Bühne

Tonne – „Tanzt!“

Im Reutlinger Tonne-Theater zeigt der Choreograf James Sutherland sein inklusives Projekt „Tanzt!“

REUTLINGEN. Die erste Hälfte ist – pardon! – komplett belanglos. Uninteressant. Langweilig. Aber dann findet „Tanzt!“, das inklusive Tanztheaterprojekt des schottischen Choreografen James Sutherland am Reutlinger Tonne-Theater, bewegende Bilder, berührende Szenen und magische Minuten um Einsamkeit, Gemeinschaft und Zuwendung. Die früh ausverkaufte Premiere war am Donnerstagabend im großen Saal, sieben weitere Vorstellung sollten im Laufe des März folgen.

Die inklusive Compagnie im harten Gegenlicht. Fotos: Beate Armbruster/Tonne

Vier professionelle Tänzer, zwei Frauen, zwei Männer, hat der weltläufige James Sutherland, der zuletzt als Ballettdirektor in Kaiserslautern und Pforzheim wirkte, nach Reutlingen mitgebracht, wo er neben der inklusiven Theatergruppe des Tonne-Theaters aus Menschen mit unterschiedlichsten Behinderungen noch interessierte Laien aus dem Umfeld, auch ein paar kleinen Kindern, zu einer rund 40-köpfigen Compagnie zusammenführte. Über fünf Monate hinweg zogen sich die Proben.

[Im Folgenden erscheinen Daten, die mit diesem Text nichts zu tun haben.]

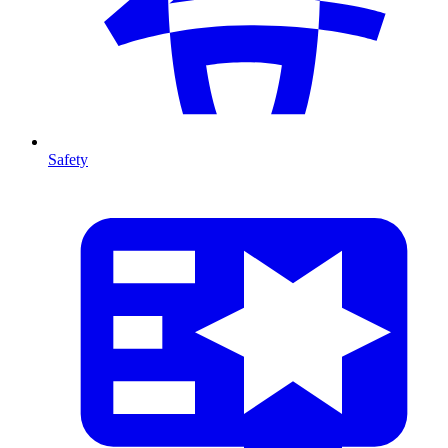
Safety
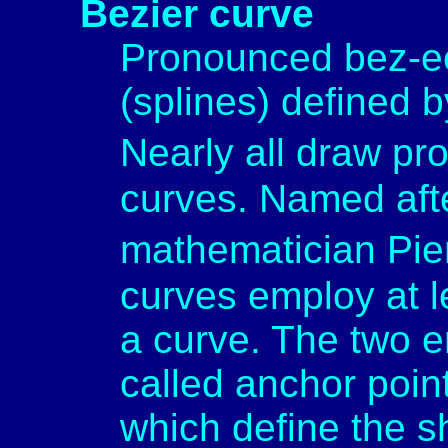
Bezier curve
Pronounced bez-ee
(splines) defined 
Nearly all draw p
curves. Named aft
mathematician Pie
curves employ at le
a curve. The two e
called anchor point
which define the s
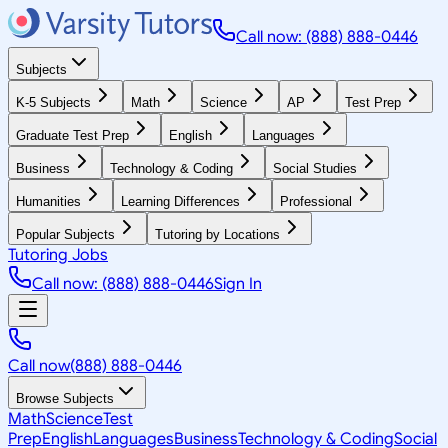
Call now: (888) 888-0446
Subjects
K-5 Subjects
Math
Science
AP
Test Prep
Graduate Test Prep
English
Languages
Business
Technology & Coding
Social Studies
Humanities
Learning Differences
Professional
Popular Subjects
Tutoring by Locations
Tutoring Jobs
Call now: (888) 888-0446
Sign In
Call now
(888) 888-0446
Browse Subjects
Math
Science
Test
Prep
English
Languages
Business
Technology & Coding
Social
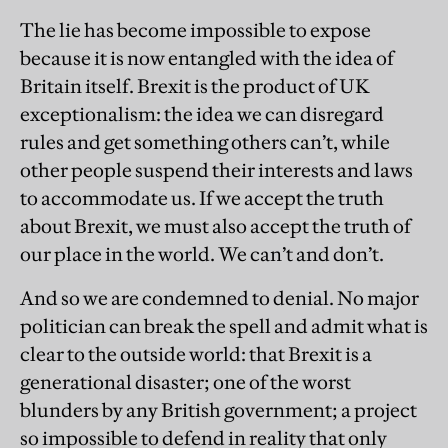
The lie has become impossible to expose
because it is now entangled with the idea of
Britain itself. Brexit is the product of UK
exceptionalism: the idea we can disregard
rules and get something others can’t, while
other people suspend their interests and laws
to accommodate us. If we accept the truth
about Brexit, we must also accept the truth of
our place in the world. We can’t and don’t.
And so we are condemned to denial. No major
politician can break the spell and admit what is
clear to the outside world: that Brexit is a
generational disaster; one of the worst
blunders by any British government; a project
so impossible to defend in reality that only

Während die Zuschauer ihre Plätze einnehmen, ist schon so eine Art Aufwärmübung der Truppe im Gange, die mit meditativer Musik und den Anweisungen des Meisters mit ruhig suggestiver Stimme („Come together!“) anmutet wie eine Mischung aus Yogakurs, Gymnastikgruppe oder Pilates-Stunde im Fitness-Studio. Das Stretching, die Dehn- und Atemübungen werden zwar bewegter, aber nicht wirklich spannender, wenn es wechselweise heißt: „Jetzt sollen die Kinder arbeiten!“, „Rennen!“, „Joggen!“ oder „Stopp!“, das einfriert und stillstellt.

Das ist nicht ganz unproblematisch, denn für die Rollstuhlfahrer der Truppe könnten solche Befehle durchaus nach unsensibler Sprache klingen, wenn sie sich beispielsweise hinwerfen oder wälzen sollen. Die Musik dröhnt und droht düsterer und geht schließlich in orientalische Orchesterklänge über, die eher zum Tänzerischen animieren. Eine halbe Stunde ist vorüber, in der man als Zuschauer lieber mittendrin mitgemacht als nur dabei zugeschaut hätte. Dann kommt ein Cut.

Aus dem Rückraum heraus blendet scharfes Gegenlicht. Die Soft music endet und weicht bedrohlichen Klängen, die schließlich in mönchischen Männergesang, dann die chorischen Passagen aus dem Oratorium »Anthracite Fields« der amerikanischen Komponistin Julia Wolfe und zum versöhnlichenen Ende in Streichquartettmusik übergehen. Im Tackertempo des Stroboskop-Lichts verschmelzen die Porträts aller teilnehmenden Tänzer zu einer überindividuellen Einheit.

Profis als Partner inmitten tanzbegeisterter Laien. Foto: Beate Armbruster/Tonne

Vielleicht ist es falsch verstandene Gleichberechtigung, dass die professionellen Solisten Davide Benigni, Martina Chavez, Rebecca Maguolo und Alessio Marchini im etwas konfusen Programm nicht herausgehoben, sondern alphabetisch ins Kollektiv von Tänzern eingeebnet werden, die tatsächlich nicht gleich sind und in der Tat als „diverse“ (im Sinne von „je eigene“) Individuen unterschiedliche Rollen und Aufgaben haben. Die Vier leiten die Laien partnerschaftlich zum Pas de deux an, üben Figuren mit ihnen und tragen mit Soli vom Einzel bis zum Quartett auch einen Ausdruckstanz bei, dem allerdings – über die abstrakten Begriffe von Einsamkeit, Begegnung und Gemeinschaft hinaus – die bewegt erzählten Geschichten fehlen, die eigentlich zum Tanztheater gehören.

Als Höhepunkt dieser Compagnie-Kooperation darf der Pas de deux gelten, den Davide Benigni, einer der Profis, mit Santiago Österle, einem Rollstuhlfahrer und vielleicht dem heimlichen Star des inklusiven Kollektivs, in sehr anrührender, ja zärtlicher Weise tanzt (siehe das Titelbild).

Ganz großer, frenetischer, allerdings nicht allzulanger Applaus in dieser ausverkauften zweiten Vorstellung am Samstagnachmittag.